E-RAFT: Dense Optical Flow from Event Cameras



We are excited to share our 3DV oral paper!

Description

We propose to incorporate feature correlation and sequential processing into dense optical flow estimation from event cameras. Modern frame-based optical flow methods heavily rely on matching costs computed from feature correlation. In contrast, there exists no optical flow method for event cameras that explicitly computes matching costs. Instead, learning-based approaches using events usually resort to the U-Net architecture to estimate optical flow sparsely. Our key finding is that introducing correlation features significantly improves results compared to previous methods that solely rely on convolution layers. Compared to the state-of-the-art, our proposed approach computes dense optical flow and reduces the end-point error by 23% on MVSEC. Furthermore, we show that all existing optical flow methods developed so far for event cameras have been evaluated on datasets with very small displacement fields with a maximum flow magnitude of 10 pixels. We introduce a new real-world dataset that exhibits displacement fields with magnitudes up to 210 pixels and 3 times higher camera resolution based on this observation. Our proposed approach reduces the end-point error on this dataset by 66%.

Publication

If you use this work in your research, please cite the following paper:

Arxiv21_Gehrig

M. Gehrig*, M. Millhaeusler*, D. Gehrig, D. Scaramuzza

E-RAFT: Dense Optical Flow from Event Cameras

International Conference on 3D Vision (3DV), 2021.
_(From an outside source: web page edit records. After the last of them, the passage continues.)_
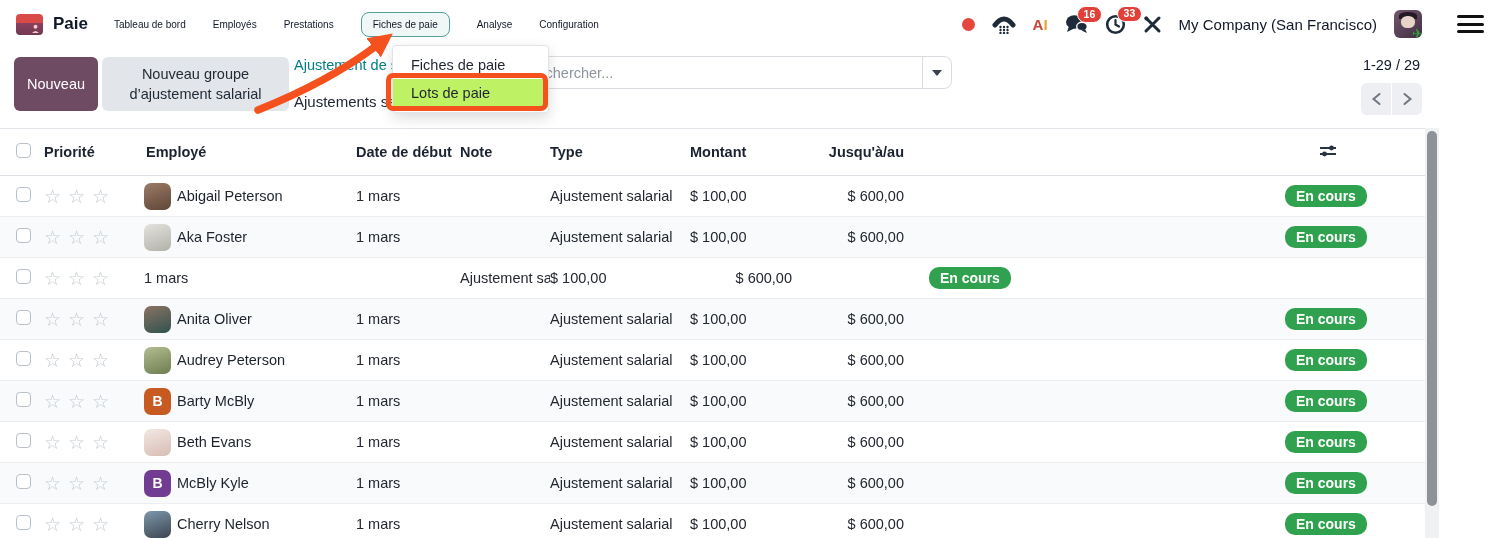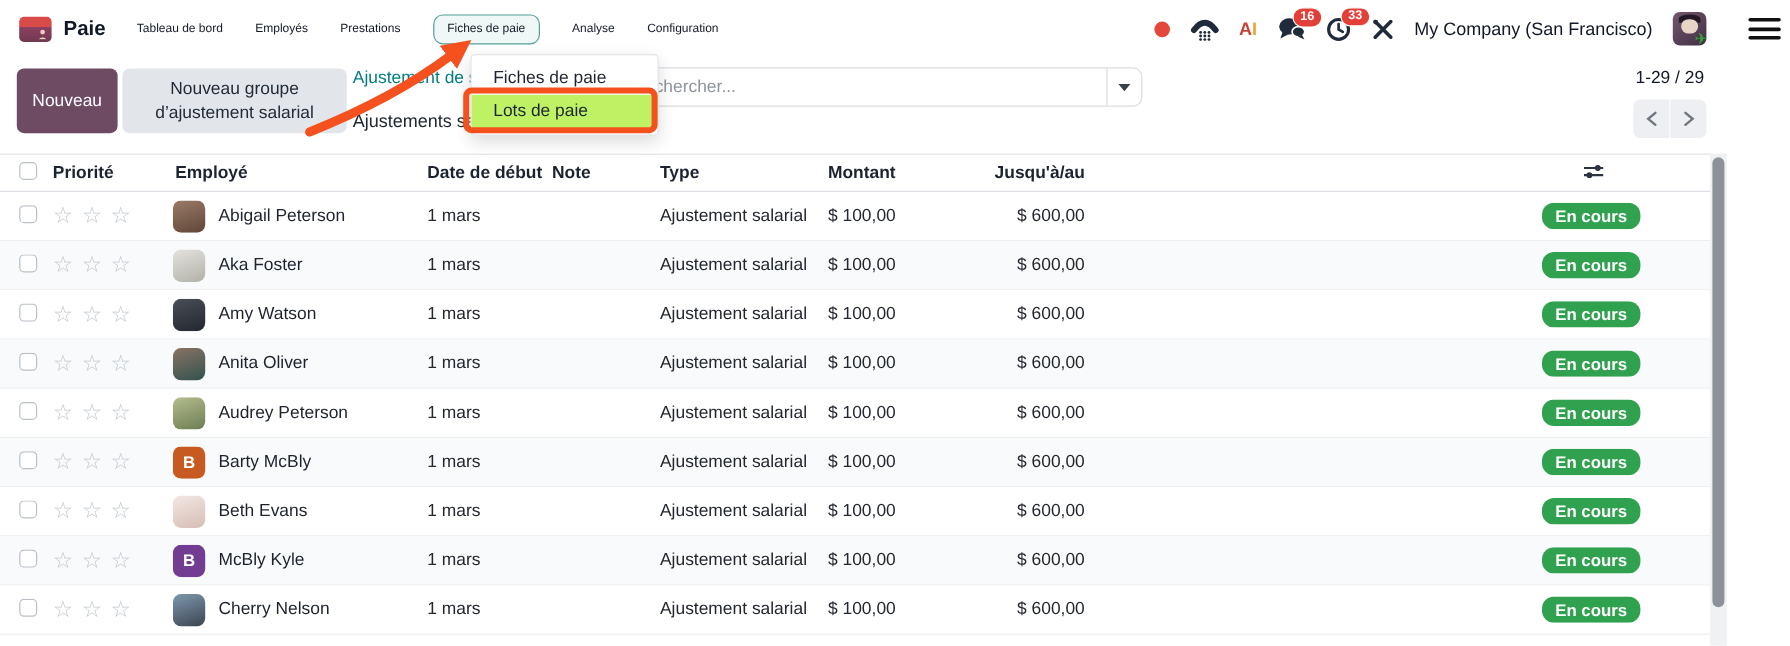--- a/index.html
+++ b/index.html
@@ -65,30 +65,30 @@
     display:flex; align-items:center; justify-content:center; }
   .pager-btn.prev { border-radius:6px 0 0 6px; }
   .pager-btn.next { border-radius:0 6px 6px 0; }
 
   
   .table { position:absolute; left:0; top:128px; width:1425px; }
   .trow { display:grid; height:41px; align-items:center; border-bottom:1px solid #eceef1;
     grid-template-columns:44px 100px 212px 104px 90px 140px 112px 112px 356px 115px 40px;
     background:#fff; cursor:pointer; }
   .trow.alt { background:#f9fafb; }
-  .thead { height:32px; border-top:1px solid #e1e4e8; border-bottom:1px solid #dcdfe3;
+  .thead { height:48px; border-top:1px solid #e1e4e8; border-bottom:1px solid #dcdfe3;
     background:#fff; cursor:default; }
   .thead .cell { font-weight:600; color:#1c2330; }
   .cell { font-size:14.5px; color:#23272f; overflow:hidden; white-space:nowrap; }
   .c-check { padding-left:16px; }
   .checkbox { width:15px; height:15px; border:1px solid #b9c0c8; border-radius:4px;
     background:#fff; display:inline-block; cursor:pointer; }
   .stars { letter-spacing:7px; font-size:19px; color:#c2c9d0;
     font-family:"DejaVu Sans",sans-serif; cursor:pointer; }
-  .c-emp { display:flex; align-items:center; gap:11px; }
+  .c-emp { display:flex; align-items:center; gap:6px; }
   .avatar { width:27px; height:27px; border-radius:7px; flex:0 0 27px; display:flex;
     align-items:center; justify-content:center; color:#fff; font-size:14px; font-weight:700; }
   .emp-name { font-weight:500; color:#1d232d; }
   .c-amount { text-align:left; padding-right:4px; }
   .c-until { text-align:right; padding-right:10px; }
   .c-account { padding-left:48px; }
   .c-status { padding-left:15px; }
   .status-pill { display:inline-block; background:var(--status-green,#30a14e); color:#fff;
     font-size:14px; font-weight:700; border-radius:10px; padding:3px 11px; line-height:1.2; }
   .col-opt-btn { background:none; border:none; cursor:pointer; padding:4px; }
@@ -269,24 +269,20 @@
         <div class="cell">Ajustement salarial</div>
         <div class="cell c-amount">$ 100,00</div>
         <div class="cell c-until">$ 600,00</div>
         <div class="cell c-account"></div>
         <div class="cell c-status"><span class="status-pill">En cours</span></div>
         <div class="cell"></div>
       </div>
       <div class="trow">
         <div class="cell c-check"><span class="checkbox"></span></div>
         <div class="cell"><span class="stars">☆☆☆</span></div>
-        <div class="cell c-emp">
-          <span class="avatar" style="background:linear-gradient(160deg,#4a4f58,#23262e)"></span>
-          <span class="emp-name">Amy Watson</span>
-        </div>
         <div class="cell">1 mars</div>
         <div class="cell"></div>
         <div class="cell">Ajustement salarial</div>
         <div class="cell c-amount">$ 100,00</div>
         <div class="cell c-until">$ 600,00</div>
         <div class="cell c-account"></div>
         <div class="cell c-status"><span class="status-pill">En cours</span></div>
         <div class="cell"></div>
       </div>
       <div class="trow alt">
PDF Code Dataset Benchmark Youtube


E-RAFT Overview

The approach builds on the idea of combining feature matching and black-box feature extraction with a CNN for optical flow prediction for event cameras:
  • We build two event representations from a sequence of events
  • The network extracts correlation features from both representations
  • At the same time, the second representation is directly fed through a CNN to an update network (GRU unit)
  • The network iteratively matches correlation features and updates the optical flow prediction
Finally, we show that using differentiable forward warping of optical flow to improve the performance.
For more details, please consult the paper.

Results


Frames are for visualization purposes only, they are not used by the methods.

DSEC-Flow Dataset

We extend the DSEC dataset with high-quality optical flow ground truth maps. DSEC-Flow contains:
  • high-quality, accurately aligned data
  • approximately 10k optical flow maps
  • at VGA resolution in 24 sequences
  • at day and night with challenging HDR scenes
  • optical displacement magnitudes well beyond prior art (MVSEC)
Download the dataset here!

Automatic Evaluation

Our evaluation is automated and anyone can submit their own predictions to the public benchmark.

The main metric used for the ranking is the end-point-error (EPE) of the optical flow on the test set of DSEC-Flow.
We also provide the following error metrics:
  • NPE: 1-pixel-error, the percentage of ground truth pixels with optical flow magnitude error larger than N. N is either 1, 2 or 3.
  • EPE: Endpoint error. The average of the L2-Norm of the optical flow error.
  • AE: Angular error.
A detailed explanation of EPE and AE can be found in "A Database and Evaluation Methodology for Optical Flow".